=== RECORDS SUPPLIED ===
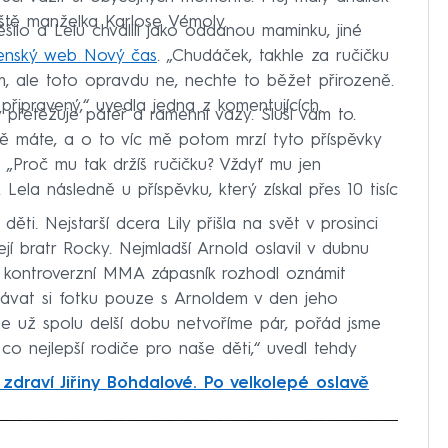
ještě manželka Karlose Vémoly.
ilo a Lelu chválili jako oddanou maminku, jiné
venský web Nový čas
. „Chudáček, takhle za ručičku
m, ale toto opravdu ne, nechte to běžet přirozeně.
ipravený,“ uvedla jedna z komentujících.
ky přetěžuje páteř a ramenní vazy. Sluší vám to.
obě máte, a o to víc mě potom mrzí tyto příspěvky
a. „Proč mu tak držíš ručičku? Vždyť mu jen
a. Lela následně u příspěvku, který získal přes 10 tisíc
ti. Nejstarší dcera Lily přišla na svět v prosinci
ejí bratr Rocky. Nejmladší Arnold oslavil v dubnu
e kontroverzní MMA zápasník rozhodl oznámit
ávat si fotku pouze s Arnoldem v den jeho
 že už spolu delší dobu netvoříme pár, pořád jsme
o nejlepší rodiče pro naše děti,“ uvedl tehdy
zdraví Jiřiny Bohdalové. Po velkolepé oslavě
iled to fetch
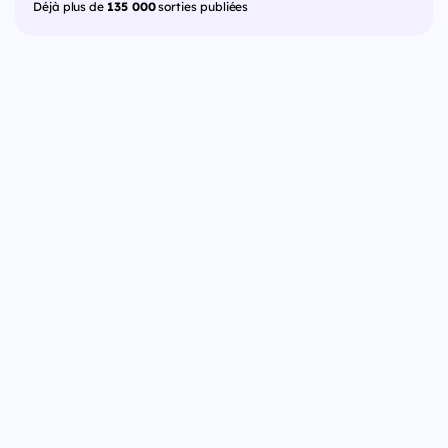
Déjà plus de
135 000
sorties publiées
===
Find every line in the entries above that contains the string "ručičku", and copy each of those lines in full. Count a line only if the string appears with the same upper- and lowercase letters.

- _COMPLETED EXERCISE_:
. „Chudáček, takhle za ručičku
a. „Proč mu tak držíš ručičku? Vždyť mu jen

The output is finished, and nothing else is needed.